Shakti Butler’s new film is one tool that I think can help jump start some productive conversations. Check it out, as well as the accompanying conversation guide coming out soon!



  • Cynthia Silva Parker says:

    Thanks Jen. I love the strategy of asking good questions. Well crafted questions can lead a person to reflect and experience genuine insight more powerful than most things we could tell the person. And, I find that it takes real discipline to craft questions that aren’t too leading, and to engage with the actual answers–rather than the answers I hope the person will offer!

  • Keesha says:

    I was able to attend the film screening and the workshop as well. I was surprised by the content of the workshop and I don’t think I would have attended if I’d known what was on the agenda, but it was exactly what I needed. For me, the message of the day was “How important it is that we do our social justice work from a place of love and compassion?” and the days work was about helping us remember why this is necessary in transformational work and how do we have evidence that this is infact our practice.

    I imagine most of us get into this work because of our heart but I think it is very easy to get pulled out of that place as we become more “professionalized” in the work. It’s a hard thing for me to explain but I know it’s something I’ve been experiencing this year. As we spend time on becoming more skilled in the technical aspects of mobilizing and facilitating change, we must spend as much time strengthening our hearts and our capacity to love because at the end of the day we know that all the data in the world does not move people to make the changes we seek, it is our connection to one another.

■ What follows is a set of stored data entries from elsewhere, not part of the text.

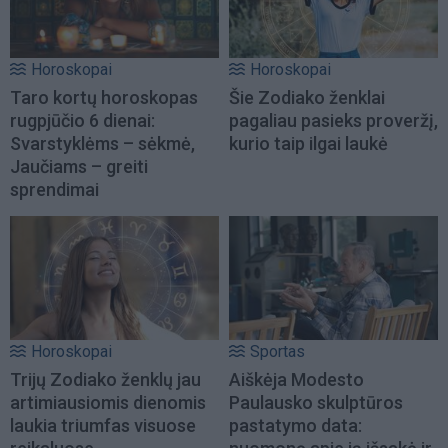
Horoskopai
Horoskopai
Taro kortų horoskopas
Šie Zodiako ženklai
rugpjūčio 6 dienai:
pagaliau pasieks proveržį,
Svarstyklėms – sėkmė,
kurio taip ilgai laukė
Jaučiams – greiti
sprendimai
Horoskopai
Sportas
Trijų Zodiako ženklų jau
Aiškėja Modesto
artimiausiomis dienomis
Paulausko skulptūros
laukia triumfas visuose
pastatymo data:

    How am I demonstrating my belief in our interconnectedness? I felt Shakti was suggesting that we ask ourselves these questions and hold ourselves accountable to this standard. From a strategic perspective, this builds credibility which is key to influencing others. From my own spiritual perspective, this also keeps me focused on why I am committed to engaging in such difficult dialog with people – because we are inextricably connected.

    I needed that.

  • Jen Willsea says:

    Hi Keesha,

    Thanks for your comments! Your comments about integrating (or re-integrating) the heart in our racial justice work really resonate with me. I’ve been a part of anti-racism work in the past that was very intellect focused, and while I’ve learned a lot from it, I think it’s time for us all to find ways to forward racial justice work personally and collectively by engaging our minds, hearts and souls. In professionalized settings this doesn’t always come naturally and is not often valued. Of course, racial justice work doesn’t only happen in professionalized settings AND the more love we can cultivate to forward this work in all spaces the better. I just heard Junot Diaz speak at the Facing Race conference and he talked about the “decolonial love” that we must learn to cultivate as activists and in the struggle for racial justice. I really like that and keep thinking about what that might mean and look like in action.

  • Keesha says:

    Thank you for sharing the Junot Diaz presentation. I found it online. These types of presentations need to be made available to all of us out here that can’t get to conferences. Please continue to share :-).

  • Larry Davis says:

    Please help me decode the title “Breaking the Codes”. I’ve watched the film and taken notes in preparation for a planning meeting for a RACE MATTERS IN APPALACHIA SUMMIT coming up in Lewisburg, WV this fall. Does it mean breaking codes that are a part of our mental makeup, and these codes are the ones that dictate our behavior with respect to interactions with people that have different color skin, different ethnic backgrounds, etc.? I’m a biochemist, and I know that genetic traits are coded by genomic DNA sequence. The movie 1996 movie “Breaking the Code” was about the Enigma Code. Wait, wait, a code is a system of rules of conduct. That’s it!

    • Jen Willsea says:

      Hi Larry, It sounds like you answered your own question! I’m curious about the Race Matters in Appalachia Summit coming up in WV – is it open invitation?